Task instructions:
Copy the data exactly as it appears, and do not include any pictures.

Collected data:
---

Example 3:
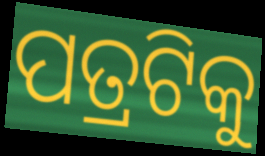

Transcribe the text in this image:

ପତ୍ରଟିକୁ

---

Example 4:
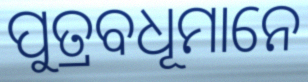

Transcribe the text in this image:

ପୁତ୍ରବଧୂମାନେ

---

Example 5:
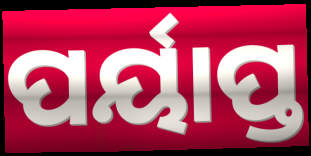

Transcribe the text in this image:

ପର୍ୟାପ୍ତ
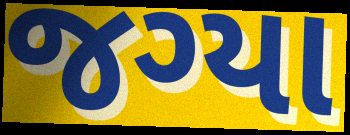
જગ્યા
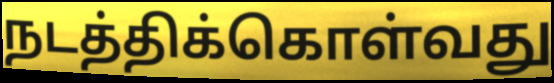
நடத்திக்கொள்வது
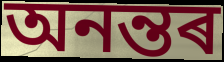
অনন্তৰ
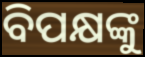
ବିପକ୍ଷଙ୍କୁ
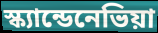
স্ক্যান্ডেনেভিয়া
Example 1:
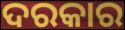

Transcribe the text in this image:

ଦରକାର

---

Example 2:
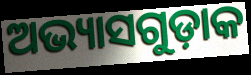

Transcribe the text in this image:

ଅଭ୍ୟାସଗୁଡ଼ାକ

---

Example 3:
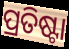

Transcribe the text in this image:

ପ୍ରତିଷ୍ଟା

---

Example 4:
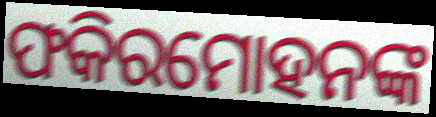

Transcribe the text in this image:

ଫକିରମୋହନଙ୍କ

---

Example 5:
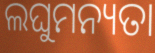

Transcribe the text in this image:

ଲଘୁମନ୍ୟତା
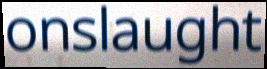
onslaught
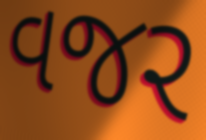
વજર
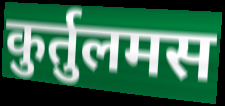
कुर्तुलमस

Worked solution:
---

Example 3:

Transcribe the text in this image:

ପତ୍ରଟିକୁ

---

Example 4:

Transcribe the text in this image:

ପୁତ୍ରବଧୂମାନେ

---

Example 5:

Transcribe the text in this image:

ପର୍ୟାପ୍ତ
જગ્યા
நடத்திக்கொள்வது
অনন্তৰ
ବିପକ୍ଷଙ୍କୁ
স্ক্যান্ডেনেভিয়া
Example 1:

Transcribe the text in this image:

ଦରକାର

---

Example 2:

Transcribe the text in this image:

ଅଭ୍ୟାସଗୁଡ଼ାକ

---

Example 3:

Transcribe the text in this image:

ପ୍ରତିଷ୍ଟା

---

Example 4:

Transcribe the text in this image:

ଫକିରମୋହନଙ୍କ

---

Example 5:

Transcribe the text in this image:

ଲଘୁମନ୍ୟତା
onslaught
વજર
कुर्तुलमस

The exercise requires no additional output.